Z tego artykułu się dowiesz:
- Jakie są zarzuty wobec Anny Skorochod w związku z działalnością korupcyjną?
- Jaki jest jej związek z ugrupowaniem „Za Majbutne”?
- Kto prowadzi śledztwo w sprawie oskarżeń wobec ukraińskiej parlamentarzystki?
- Jakie są konsekwencje polityczne ostatnich afer korupcyjnych na Ukrainie?
- Jaka jest rola ukraińskich służb antykorupcyjnych w kontekście opisywanych afer?
Deputowana Rady Najwyższej Anna Skorochod (jej imię i nazwisko podają wszystkie ukraińskie media) ma zaledwie 35 lat, ale jej historia już nadaje się na scenariusz hollywoodzkiego filmu akcji opowiadającego o życiu politycznym nad Dnieprem, tamtejszym kryminalnym półświatku a nawet poplątanej, wręcz tragicznej miłości.
Od kilku dni Skorochod jest gwiazdą ukraińskich mediów po tym, jak Narodowe Biuro Antykorupcyjne (NABU) opublikowało nagranie jej rozmowy z mężczyzną, któremu groziła i od którego wymuszała pieniądze.
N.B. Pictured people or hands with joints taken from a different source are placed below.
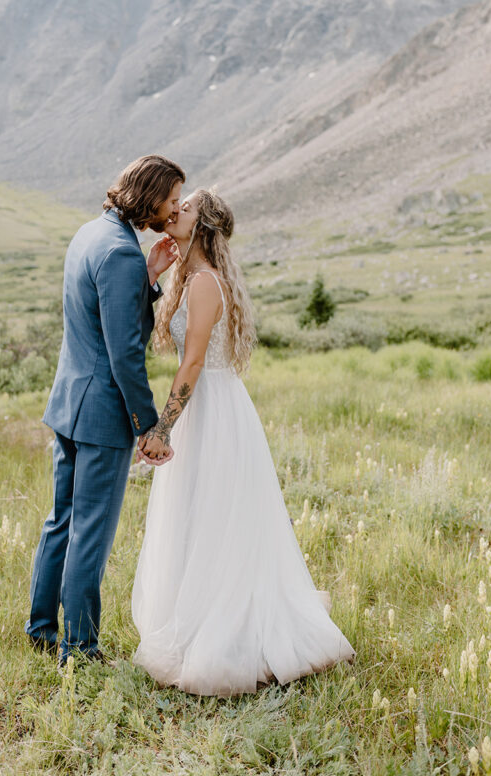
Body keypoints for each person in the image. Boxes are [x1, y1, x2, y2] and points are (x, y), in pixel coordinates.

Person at [132, 188, 355, 695]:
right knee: (204, 515)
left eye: (183, 208)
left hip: (212, 410)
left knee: (215, 516)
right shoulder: (189, 277)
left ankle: (225, 634)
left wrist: (162, 427)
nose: (173, 211)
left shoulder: (205, 283)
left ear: (203, 225)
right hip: (210, 406)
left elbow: (191, 364)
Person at [25, 154, 183, 666]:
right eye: (172, 199)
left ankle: (43, 628)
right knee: (90, 531)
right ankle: (81, 648)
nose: (175, 209)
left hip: (69, 402)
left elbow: (101, 315)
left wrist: (150, 276)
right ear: (151, 196)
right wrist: (148, 422)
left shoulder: (92, 234)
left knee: (61, 521)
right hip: (100, 414)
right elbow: (124, 351)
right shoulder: (120, 252)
Co ciekawe, wszyscy bohaterowie nagrania mówili między sobą wyłącznie po rosyjsku. Lokalne media mają nawet problem z cytowaniem „nieparlamentarnego” słownictwa, którym posługiwała się Skorochod – zbyt mocno doprawionego bandyckim leksykonem.
Służby oskarżają deputowaną o korupcję. Twierdzi, że jest „prześladowana z powodów politycznych”
Sprawę prowadzą wszystkie najważniejsze służby w kraju (NABU, SBU i Specjalna Prokuratura Antykorupcyjna), które wpadły ostatnio na trop zorganizowanej grupy przestępczej. Uważają, że zarządzała nią ukraińska parlamentarzystka. W jej domu przeprowadzono rewizję, zatrzymano też wspólnika.
Według ukraińskich śledczych Skorochod wraz ze wspólnikami zaoferowała jednemu z ukraińskich biznesmenów swoje „usługi” warte 250 tys. dol. W zamian za tę kwotę grupa zapewniała, że „załatwią” nałożenie sankcji prezydenckiej Rady Bezpieczeństwa Narodowego i Obrony Ukrainy (RBNiO) na konkurencyjną firmę. Z informacji tych wynika, że żadnych sankcji nie nałożono, bo podejrzani wzięli pieniądze, ale nie znaleźli chętnych do współpracy w RBNiO.